Lately, I have been introduced to the idea of zero waste living. Now, I have no illusions about myself or my family, so I know that we cannot, or will not, succeed in zero waste. However, we can make a drastic reduction in our waste by making just a few small changes.
I have decided to share with you, our journey to reduce our waste, and do our part to keep this planet beautiful
The first and easiest change that we made, was to switch to reusable grocery bags. There are so many more options today. You don’t have to carry ugly brown canvas bags; you can even use your bags to separate your items while you shop.
A new change we are planning to make is to ditch bottled shampoo and conditioner for bar shampoo and conditioner. Most of what we are buying in those big bottles is water. The bar eliminates the water and the extra plastic packaging, while taking up a lot less room in the shower.
Composting is something that we have been inconsistent with. My hope is that, by adding an indoor bucket for collecting organic waste, we can get better at composting our food waste.
Going hand and hand with composting, are reusable K-Cup with paper filters.
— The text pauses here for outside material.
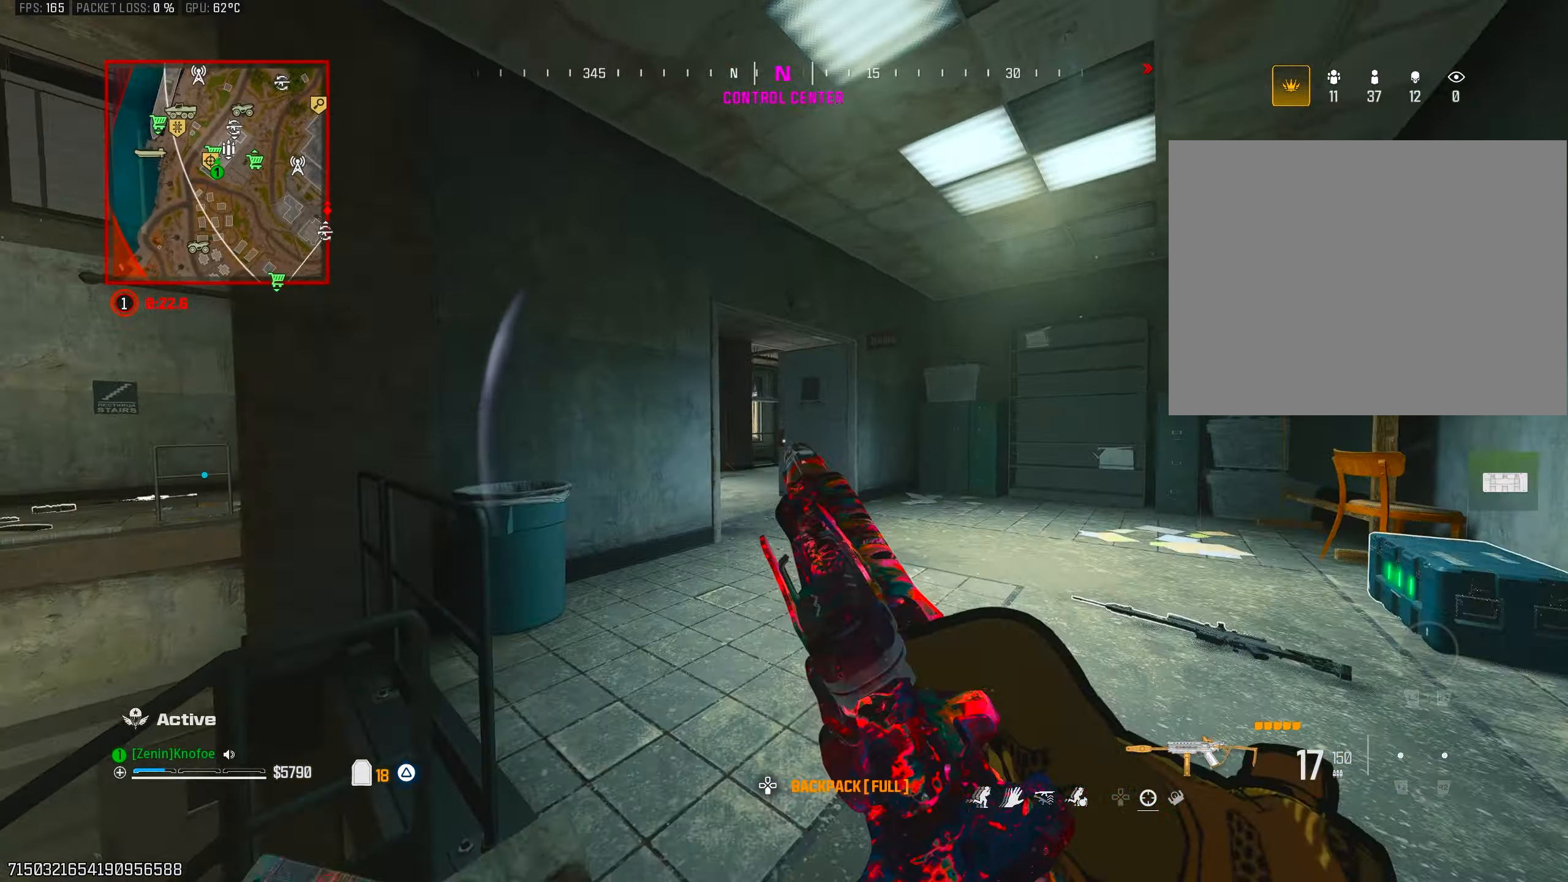
{"buttons": [], "left_stick": "up-left", "right_stick": "center", "events": [[33, "right_stick", "down"], [100, "CIRCLE", "down"], [100, "right_stick", "center"], [250, "CIRCLE", "up"], [283, "left_stick", "center"], [333, "CROSS", "down"], [450, "left_stick", "up-left"], [467, "CROSS", "up"]]}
You can use your favorite ground coffee in a single cup maker and dump the tiny filter full of ground directly into your compost bucket.
My children and I both love those little fruit cups, but they are trash makers. Like the K-cup, every single use cup puts another plastic container in the trash. I was pretty excited to discover these little glass jars. I can either cut my own fruit or buy bulk fruit salad and use the refillable glass jars instead of the disposable plastic containers.
Homemade toothpaste is something that I have been passionate about for years, not because of the plastic tubes, but because I didn’t like the idea of brushing my teeth with something that is harmful if swallowed. Getting my family on board has been a bit harder, but then I found these adorable refillable tubes. Now, the toothpaste looks more like what they are used to, while eliminating the plastic trash of the store-bought toothpaste.
The last change on my list for this segment, is to replace my plastic left-over containers with plastic free glass containers. The lifespan of glass containers is so much longer than the flimsy plastic ones. They clean up nicer, and they can be recycled if you do need to replace them.